I traced view C, but rather than have it rise in the front and dip in the back, I cut it straight across at the side seam, perpendicular to the center front/center back. I cut a size small based on my waist measurement, with the intention of stretching it to sit at the top of my hip bones.

I prepped the fabric by washing it in cold water and tumbling dry on low heat, which caused its already crinkly surface to pull in even further, making it much too narrow for the pattern pieces. After consulting a few discussion threads online, the only advice I could find was to relax the fabric with steam.

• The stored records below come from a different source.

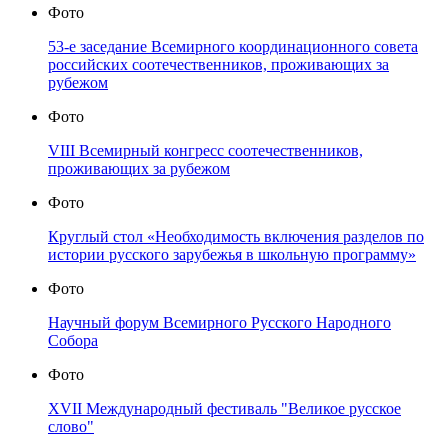
Фото
53-е заседание Всемирного координационного совета
российских соотечественников, проживающих за
рубежом
Фото
VIII Всемирный конгресс соотечественников,
проживающих за рубежом
Фото
Круглый стол «Необходимость включения разделов по
истории русского зарубежья в школьную программу»
Фото
Научный форум Всемирного Русского Народного
Собора
Фото
XVII Международный фестиваль "Великое русское
слово"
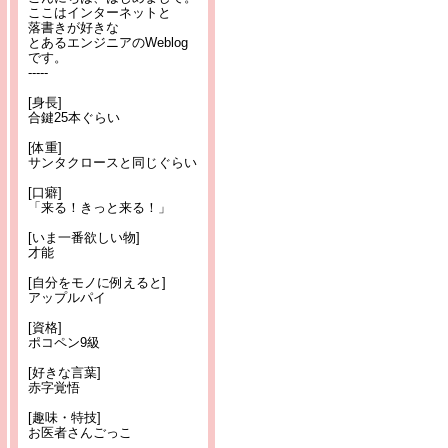
ここはインターネットと
落書きが好きな
とあるエンジニアのWeblog
です。
-----
[身長]
合鍵25本ぐらい
[体重]
サンタクロースと同じぐらい
[口癖]
「来る！きっと来る！」
[いま一番欲しい物]
才能
[自分をモノに例えると]
アップルパイ
[資格]
ポコペン9級
[好きな言葉]
赤字覚悟
[趣味・特技]
お医者さんごっこ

I was dubious—wouldn’t it ruin the very thing about the fabric that attracted me to it in the first place?—but after aggressively steaming the yardage and even gently tugging/prodding it until the selvages were straight again, it was wide enough to use and still had those characteristic crinkles, albeit less deeply furrowed. Like the gauze of the original, this fabric is sheer when the light hits it, so I decided to line the skirt with leftover white cotton sateen I had in stash from lining my Garden Party Dress.

I attached the lining by serging it to the shell and the waistband, simultaneously securing the lining, creating the casing for the elastic, and finishing the edge. The serging is invisible because it ends up sandwiched between the shell and lining when everything is turned right-sides-out.

After the success of my super simple tartan scarf, I decided to finish the skirt hem with my rolled hem foot. The act of pulling the stretchy material taut to feed it through the foot led to the lettuce edging, which I should have expected but ended up pleasantly surprised by. It will take a little practice to achieve a consistently ruffled edge, but I’m happy with the outcome.

The lining was turned up 3/4″, then turned up again 1″ and edgestitched, for a deep hem and a clean finish.

For the elastic waist, I ended up changing the length of the elastic to get a snug fit, but I forgot to write down by how much. Whoops. I did follow the tip included in the instructions to use little strips of fusible interfacing to glue down the side seam allowances within the waistband, to make it easier to thread the elastic through the casing, and it worked a treat.

At this point, you may well be wondering why there are no modeled shots, especially given the attention to detail in both the sewing and the posting. The truth is, after wearing it one time for Me-Made-May, I realized that something is wrong with the waist. Instead of lying smoothly when stretched the way its predecessor did, it has this weird puffiness right below the elastic that stubbornly refuses flatten out. Maybe it’s because the fabric is slightly gathered, or maybe it just has more body than my beloved older skirt did, but in any case, it looks horrible under the fitted and semi-fitted shirts I prefer. Maybe it would look okay under a boxy, drapy tee, but that’s not a combination I see myself wearing. So it’s probably destined for the donation pile, in the hopes that someone else will love it when I can’t, and I’m back to the drawing board for the perfect summer skirt.

What’s your perfect summer skirt look like? Is it something you own already, or are you still on the hunt for it?